Он поцеловал ее. Геленка вырвалась из его рук, хоть и очень худых, но все еще сильных.
— Что ты задумал? Что ты хочешь сделать?
— Это не я. Я ничего не хочу делать. Я хочу жить.
— Но все же?
— Что? — Бронек сжал ее в объятиях. — Что ты хочешь сказать?
— Все-таки?
— Ты хочешь сказать, что все-таки там жить невозможно? Что там не жизнь?
— Нет, нет.
— Жизнь — всюду жизнь. Она всегда дорого ценится. Но ты права.
— Я ведь ничего не сказала.
— Но подумала… И ты права: жизнь там невозможна. Придется умереть, но не так, как мои родители.
Геленка выскользнула из его объятий, отбежала.
— Вы хотите бороться?! Вы?! — крикнула она, указывая на него пальцем.
Бронек схватил ее, обнял, закрыл рот поцелуем.
— Что это тебе пришло в голову? Борьба — это ваша привилегия, да, ваша, нееврейская привилегия. И погибать — бессмысленно и бесцельно — это тоже можете только вы, поляки… Как я мог, как я осмелился посягать на ваши дворянские, крестьянские и рабочие привилегии? Я, никчемный, еврейский буржуй…
Геленка колотила его кулаками по спине.
— Пусти!
— Не пущу, — спокойно сказал Бронек, — не пущу. — И добавил бесстрастным голосом: — Презренный еврей хочет изнасиловать сову, дочь пекаря.
II
Когда Анджей вошел к себе в комнату, он в первую минуту не узнал человека, ожидавшего его. В углу стоял высокий и словно закопченный Лилек. Он в нерешительности переступал с ноги на ногу, и по его напряженной позе видно было, что в любую минуту он готов бежать. Лилек нервно мял в руках и без того измятую кепку, а когда начал говорить, губы его задрожали.
— Анджей, — сделав усилие, вымолвил он, — я провалился. Негде переночевать. Нельзя ли у тебя?
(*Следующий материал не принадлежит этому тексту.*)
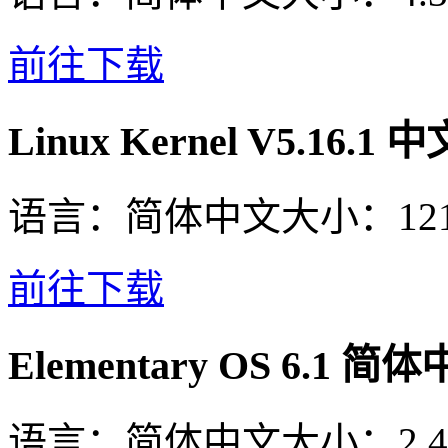
前往下载
Linux Kernel V5.16.
语言：
简体中文
大小：
12
前往下载
Elementary OS 6.1 
语言：
简体中文
大小：
2.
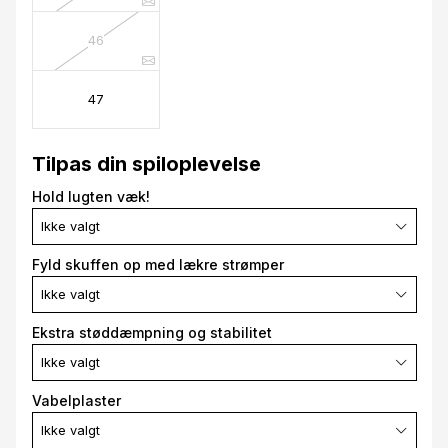
46
47
Tilpas din spiloplevelse
Hold lugten væk!
Ikke valgt
Fyld skuffen op med lækre strømper
Ikke valgt
Ekstra støddæmpning og stabilitet
Ikke valgt
Vabelplaster
Ikke valgt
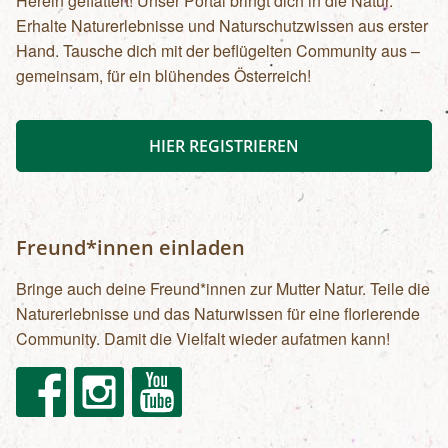
Herein geflattert! Unser Portal bringt dich in die Natur.
Erhalte Naturerlebnisse und Naturschutzwissen aus erster
Hand. Tausche dich mit der beflügelten Community aus –
gemeinsam, für ein blühendes Österreich!
HIER REGISTRIEREN
Freund*innen einladen
Bringe auch deine Freund*innen zur Mutter Natur. Teile die
Naturerlebnisse und das Naturwissen für eine florierende
Community. Damit die Vielfalt wieder aufatmen kann!
Facebook
Instagram
Youtube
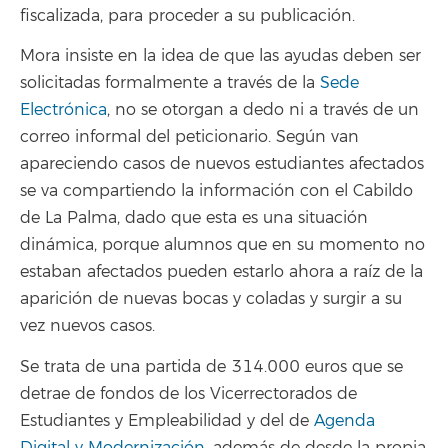
fiscalizada, para proceder a su publicación.
Mora insiste en la idea de que las ayudas deben ser
solicitadas formalmente a través de la
Sede
Electrónica
, no se otorgan a dedo ni a través de un
correo informal del peticionario. Según van
apareciendo casos de nuevos estudiantes afectados
se va compartiendo la información con el Cabildo
de La Palma, dado que esta es una situación
dinámica, porque alumnos que en su momento no
estaban afectados pueden estarlo ahora a raíz de la
aparición de nuevas bocas y coladas y surgir a su
vez nuevos casos.
Se trata de una partida de 314.000 euros que se
detrae de fondos de los Vicerrectorados de
Estudiantes y Empleabilidad y del de
Agenda
Digital y Modernización
, además de desde la propia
Анджею стало немного не по себе. Он и сам не знал отчего.
— Ну разумеется, — сказал он. — Но почему ты стоишь? У тебя такой вид, будто ты собираешься бежать.
— Потому что, если здесь нельзя… — пробормотал Лилек.
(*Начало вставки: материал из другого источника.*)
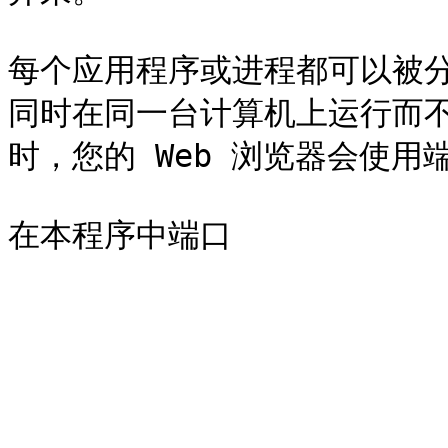
每个应用程序或进程都可以被
同时在同一台计算机上运行而
时，您的 Web 浏览器会使用端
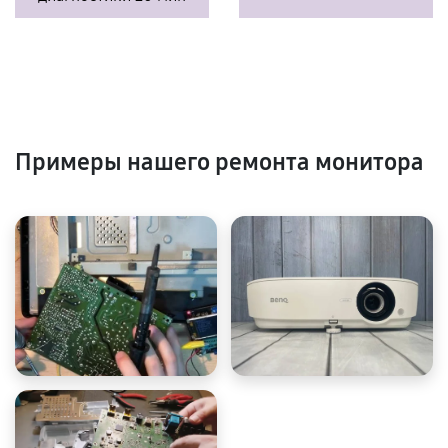
Примеры нашего ремонта монитора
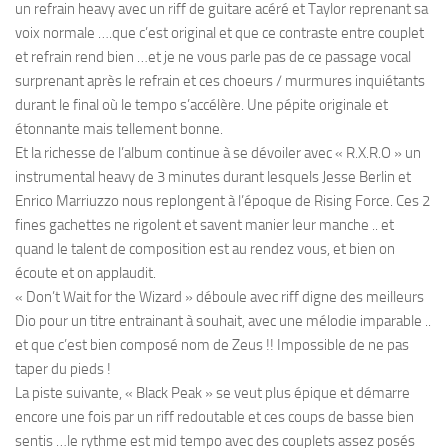
un refrain heavy avec un riff de guitare acéré et Taylor reprenant sa
voix normale ….que c’est original et que ce contraste entre couplet
et refrain rend bien …et je ne vous parle pas de ce passage vocal
surprenant après le refrain et ces choeurs / murmures inquiétants
durant le final où le tempo s’accélère. Une pépite originale et
étonnante mais tellement bonne.
Et la richesse de l’album continue à se dévoiler avec « R.X.R.O » un
instrumental heavy de 3 minutes durant lesquels Jesse Berlin et
Enrico Marriuzzo nous replongent à l’époque de Rising Force. Ces 2
fines gachettes ne rigolent et savent manier leur manche .. et
quand le talent de composition est au rendez vous, et bien on
écoute et on applaudit.
« Don’t Wait for the Wizard » déboule avec riff digne des meilleurs
Dio pour un titre entrainant à souhait, avec une mélodie imparable ..
et que c’est bien composé nom de Zeus !! Impossible de ne pas
taper du pieds !
La piste suivante, « Black Peak » se veut plus épique et démarre
encore une fois par un riff redoutable et ces coups de basse bien
sentis …le rythme est mid tempo avec des couplets assez posés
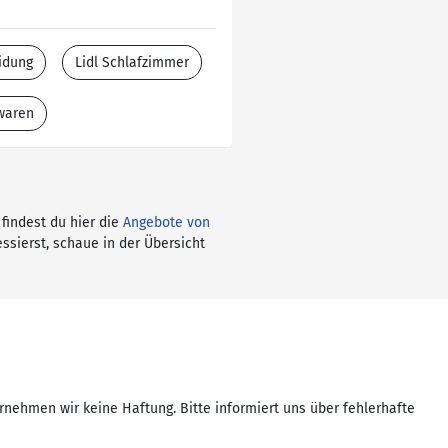
idung
Lidl Schlafzimmer
twaren
 findest du hier die
Angebote von
ssierst, schaue in der Übersicht
rnehmen wir keine Haftung. Bitte informiert uns über fehlerhafte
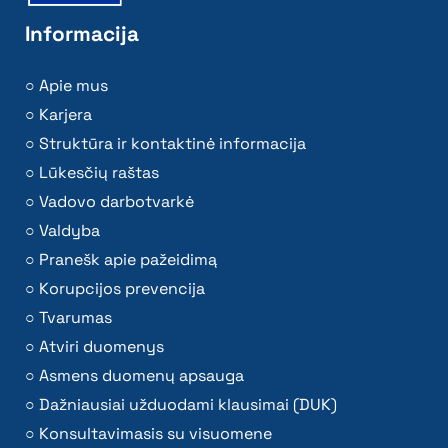
Informacija
Apie mus
Karjera
Struktūra ir kontaktinė informacija
Lūkesčių raštas
Vadovo darbotvarkė
Valdyba
Pranešk apie pažeidimą
Korupcijos prevencija
Tvarumas
Atviri duomenys
Asmens duomenų apsauga
Dažniausiai užduodami klausimai (DUK)
Konsultavimasis su visuomene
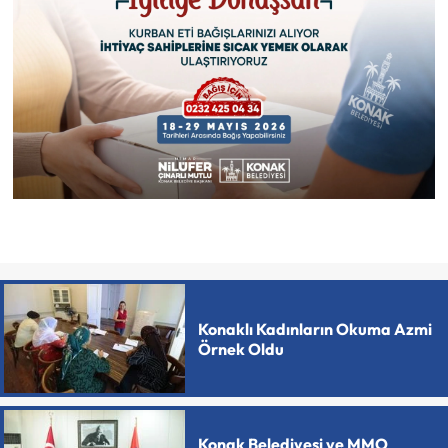
Konaklı Kadınların Okuma Azmi
Örnek Oldu
Konak Belediyesi ve MMO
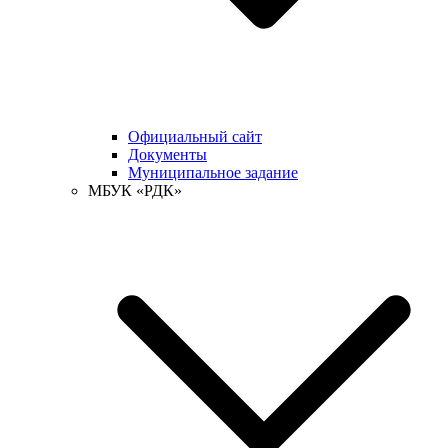
Официальный сайт
Документы
Муниципальное задание
МБУК «РДК»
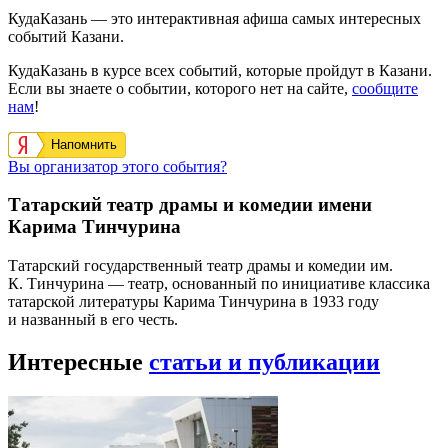
КудаКазань — это интерактивная афиша самых интересных
событий Казани.
КудаКазань в курсе всех событий, которые пройдут в Казани.
Если вы знаете о событии, которого нет на сайте,
сообщите
нам
!
Напомнить
Вы организатор этого события?
Татарский театр драмы и комедии имени
Карима Тинчурина
Татарский государственный театр драмы и комедии им.
К. Тинчурина — театр, основанный по инициативе классика
татарской литературы Карима Тинчурина в 1933 году
и названный в его честь.
Интересные
статьи и публикации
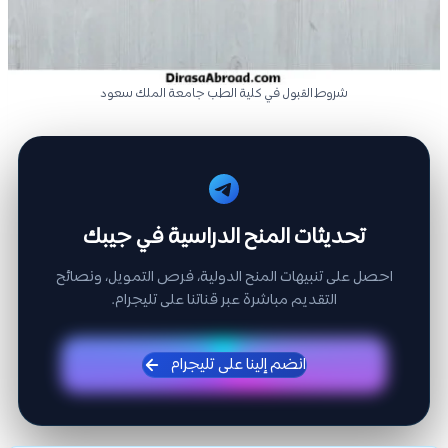
شروط القبول في كلية الطب جامعة الملك سعود
تحديثات المنح الدراسية في جيبك
احصل على تنبيهات المنح الدولية، فرص التمويل، ونصائح
التقديم مباشرة عبر قناتنا على تليجرام.
انضم إلينا على تليجرام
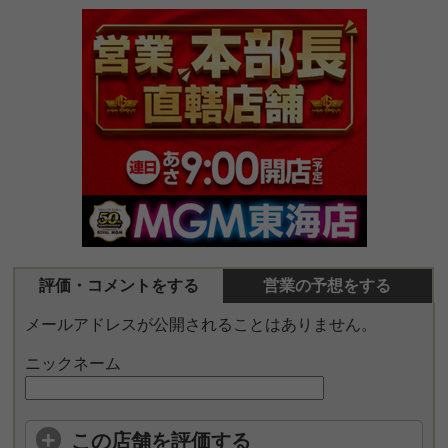
評価・コメントをする
営業の予想をする
メールアドレスが公開されることはありません。
ニックネーム
この店舗を評価する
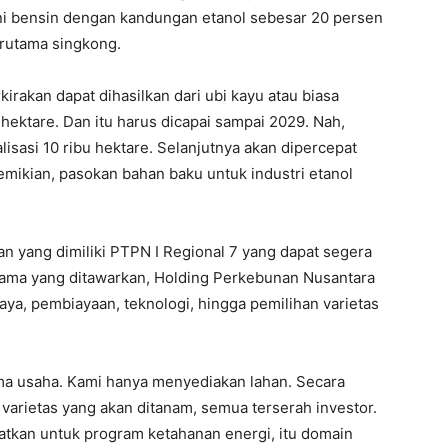
ni bensin dengan kandungan etanol sebesar 20 persen
erutama singkong.
erkirakan dapat dihasilkan dari ubi kayu atau biasa
 hektare. Dan itu harus dicapai sampai 2029. Nah,
lisasi 10 ribu hektare. Selanjutnya akan dipercepat
mikian, pasokan bahan baku untuk industri etanol
an yang dimiliki PTPN I Regional 7 yang dapat segera
sama yang ditawarkan, Holding Perkebunan Nusantara
ya, pembiayaan, teknologi, hingga pemilihan varietas
ma usaha. Kami hanya menyediakan lahan. Secara
varietas yang akan ditanam, semua terserah investor.
aatkan untuk program ketahanan energi, itu domain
— Садись, — резко сказал Анджей.
— Я целый день бегаю по городу.
— Надо было сразу прийти сюда, — как-то сухо сказал Анджей, но затем добавил мягче: — Садись, парень.
Лилек сел на кровать.
— Если позволишь, я бы сразу же лег, — сказал он просительно. — Всю ночь не спал.
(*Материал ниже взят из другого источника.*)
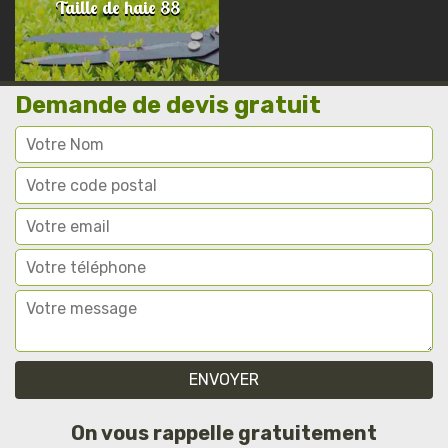
Taille de haie 88
Demande de devis gratuit
On vous rappelle gratuitement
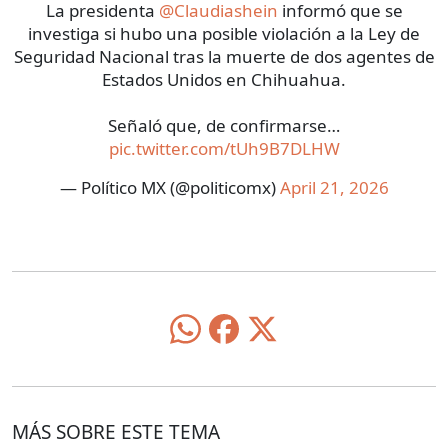
La presidenta
@Claudiashein
informó que se
investiga si hubo una posible violación a la Ley de
Seguridad Nacional tras la muerte de dos agentes de
Estados Unidos en Chihuahua.
Señaló que, de confirmarse…
pic.twitter.com/tUh9B7DLHW
— Político MX (@politicomx)
April 21, 2026
MÁS SOBRE ESTE TEMA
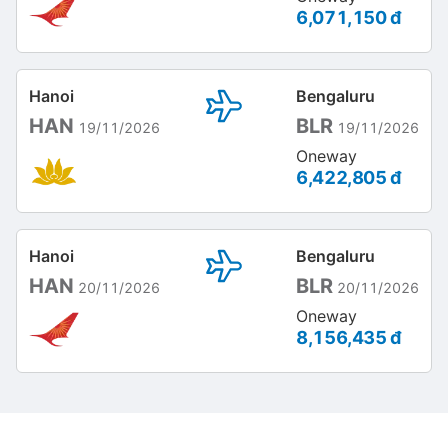
6,071,150 đ
Hanoi
Bengaluru
HAN
BLR
19/11/2026
19/11/2026
Oneway
6,422,805 đ
Hanoi
Bengaluru
HAN
BLR
20/11/2026
20/11/2026
Oneway
8,156,435 đ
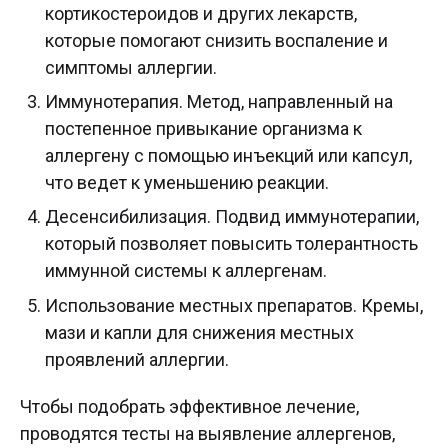
кортикостероидов и других лекарств,
которые помогают снизить воспаление и
симптомы аллергии.
Иммунотерапия. Метод, направленный на
постепенное привыкание организма к
аллергену с помощью инъекций или капсул,
что ведет к уменьшению реакции.
Десенсибилизация. Подвид иммунотерапии,
который позволяет повысить толерантность
иммунной системы к аллергенам.
Использование местных препаратов. Кремы,
мази и капли для снижения местных
проявлений аллергии.
Чтобы подобрать эффективное лечение,
проводятся тесты на выявление аллергенов,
— Ложись, конечно. — Анджей пожал плечами. — Что за церемонии!
— Я боюсь… за тебя, — сказал Лилек.
Он снял ботинки и лег на кровать, забившись к стене, в угол, как загнанный зверь.
— Что произошло? — спросил Анджей, садясь на стул.
— Я выполнял задание.
— Гнались за тобой?
— Нет, сам носился.
— А почему ты сказал, что провалился?
— Мне дали знать. Соседи. Возвращаться домой нельзя, там сгребли всех.
— Скверная история, — сказал Анджей.
— Что мне теперь делать? — спросил Лилек.
— Пока спать, — сказал Анджей. — Завтра все обдумаем. Хочешь есть?
— Нет. Пожалуй, нет. Пить хочется.
— Я принесу тебе чаю.
— Никто не должен знать, что я здесь.
— Только панна Текла. Это она тебя впустила?
— Старушка? Да.
— Никто ничего не будет знать. Принесу тебе чаю. Я сам.
— Как хочешь.
— Будем спать на одной кровати. Подвинься к стене.